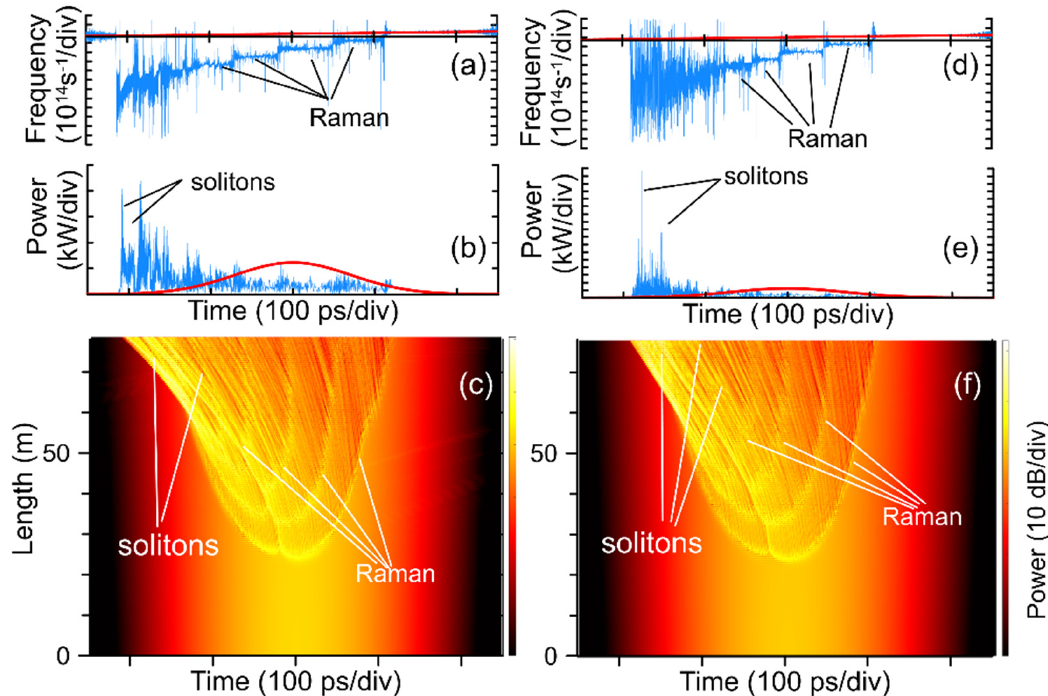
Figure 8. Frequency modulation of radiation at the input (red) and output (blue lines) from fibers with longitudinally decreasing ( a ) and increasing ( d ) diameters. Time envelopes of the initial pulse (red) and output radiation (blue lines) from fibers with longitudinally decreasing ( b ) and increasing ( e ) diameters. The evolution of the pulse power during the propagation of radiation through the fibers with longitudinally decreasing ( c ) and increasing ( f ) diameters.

• • • • •

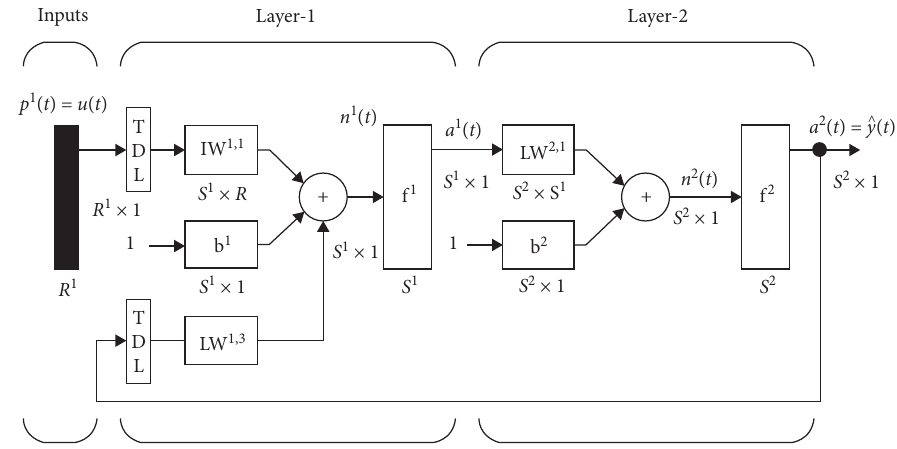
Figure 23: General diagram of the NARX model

• • • • •

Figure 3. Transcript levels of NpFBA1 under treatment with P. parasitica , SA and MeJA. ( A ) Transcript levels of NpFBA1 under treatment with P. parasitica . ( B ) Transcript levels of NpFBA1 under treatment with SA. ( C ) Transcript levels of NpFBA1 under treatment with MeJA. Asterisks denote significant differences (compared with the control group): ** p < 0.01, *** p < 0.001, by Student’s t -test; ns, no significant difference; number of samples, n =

• • • • •

# [PROBLEM STATEMENT]
Your response should contain each line of the entries above that holds the string "with".

# [WRITTEN REPLY]
Figure 8. Frequency modulation of radiation at the input (red) and output (blue lines) from fibers with longitudinally decreasing ( a ) and increasing ( d ) diameters. Time envelopes of the initial pulse (red) and output radiation (blue lines) from fibers with longitudinally decreasing ( b ) and increasing ( e ) diameters. The evolution of the pulse power during the propagation of radiation through the fibers with longitudinally decreasing ( c ) and increasing ( f ) diameters.
Figure 3. Transcript levels of NpFBA1 under treatment with P. parasitica , SA and MeJA. ( A ) Transcript levels of NpFBA1 under treatment with P. parasitica . ( B ) Transcript levels of NpFBA1 under treatment with SA. ( C ) Transcript levels of NpFBA1 under treatment with MeJA. Asterisks denote significant differences (compared with the control group): ** p < 0.01, *** p < 0.001, by Student’s t -test; ns, no significant difference; number of samples, n =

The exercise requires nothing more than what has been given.